I’ll admit it – I’m exasperated.
I’m absurdly lucky to run a music business. At least, I
think it’s a music business. Sometimes it’s hard to tell, because my job – like
most jobs – is rarely about what I tell people it’s about. If my job is
recording and performing music, why did I spend three hours this week on the
phone with a credit-card processing firm, two more discussing rates and
coverage with my insurance agent, and countless more adjusting web pages and
updating blogs? A lot of that stuff is fun, but some of it’s just dull – and
none of it compares to actually banging out a song on the piano.

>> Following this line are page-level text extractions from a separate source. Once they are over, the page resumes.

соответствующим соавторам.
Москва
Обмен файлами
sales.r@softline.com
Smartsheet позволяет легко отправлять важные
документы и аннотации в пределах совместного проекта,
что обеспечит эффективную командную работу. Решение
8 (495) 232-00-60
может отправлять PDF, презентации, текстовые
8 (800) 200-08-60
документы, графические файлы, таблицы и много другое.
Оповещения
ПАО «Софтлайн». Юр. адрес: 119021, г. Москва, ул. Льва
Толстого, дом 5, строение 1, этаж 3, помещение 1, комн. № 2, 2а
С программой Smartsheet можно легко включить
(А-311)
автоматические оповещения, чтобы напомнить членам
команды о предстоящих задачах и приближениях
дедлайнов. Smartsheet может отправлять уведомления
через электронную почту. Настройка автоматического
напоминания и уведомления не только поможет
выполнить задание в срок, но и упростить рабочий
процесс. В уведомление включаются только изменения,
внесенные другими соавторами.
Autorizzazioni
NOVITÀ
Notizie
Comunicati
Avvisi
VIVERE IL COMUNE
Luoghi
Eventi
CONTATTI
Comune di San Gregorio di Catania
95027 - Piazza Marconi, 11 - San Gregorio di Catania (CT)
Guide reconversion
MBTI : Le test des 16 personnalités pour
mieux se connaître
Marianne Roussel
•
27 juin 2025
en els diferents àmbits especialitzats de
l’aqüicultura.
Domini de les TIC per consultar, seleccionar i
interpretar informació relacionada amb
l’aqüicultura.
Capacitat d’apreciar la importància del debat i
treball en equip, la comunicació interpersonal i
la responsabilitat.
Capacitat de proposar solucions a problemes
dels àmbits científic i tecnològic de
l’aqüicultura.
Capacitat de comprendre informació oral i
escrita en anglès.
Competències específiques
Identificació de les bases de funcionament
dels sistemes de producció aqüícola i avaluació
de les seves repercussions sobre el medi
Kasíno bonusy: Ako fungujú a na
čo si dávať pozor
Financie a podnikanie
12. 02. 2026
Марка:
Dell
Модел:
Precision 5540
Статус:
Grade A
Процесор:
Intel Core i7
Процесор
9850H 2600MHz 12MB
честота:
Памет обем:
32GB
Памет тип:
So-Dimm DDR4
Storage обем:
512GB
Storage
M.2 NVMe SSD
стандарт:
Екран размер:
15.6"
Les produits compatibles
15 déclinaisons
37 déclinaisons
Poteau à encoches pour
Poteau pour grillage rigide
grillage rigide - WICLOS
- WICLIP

But it’s all part of the process.
If you’re chasing your passion – whether it’s music or
something else – you’ve probably had the same experience. We don’t shape our
dreams into reality without a few rude awakenings. Want to create great music
and share it with others? Then you’ll need a website, a press photo, a
designer, a tech rider, a network of venues and musicians, duplication,
distribution and a marketing plan. There are a whole lot of non-dreamy things
to do.
Of course, part of what I hope we’re doing at Backthird
Audio is building infrastructure that will allow more local music-lovers to do
music without necessarily writing their own business plan first. But what I’m
talking about here is bigger even than the need for structure and for
differently-gifted people working together to make a project happen. I’m talking
about a basic rule of life: Whatever it is that’s most important to you, you’ll
always find a million other things to do instead. Some of those things are
genuinely helpful. Some are just distractions. And it’s up to you to sort out
which is which.
Technology only seems to be making things worse. Take e-mail,
for example. E-mail is the only communication method in which it takes more
time and energy to receive messages than it does to send them. Because it’s so
easy to send e-mail, your inbox is doubtless cluttered with sappy forwards and
clever newsletters (Thanks for reading mine! I love you! Let’s do lunch!). Each
of these took only seconds to send, but it takes you far longer every day to
sort through the deluge and decide what matters and what doesn’t.
I can think of lots of philosophical reasons for why the
world works this way. But what I want to know is, what are you doing about it?
What means have you found to keep yourself focused on the things that matter
and not on the ones that don’t? How can you tell the difference? What do you do
to minimize distraction and move toward your dreams?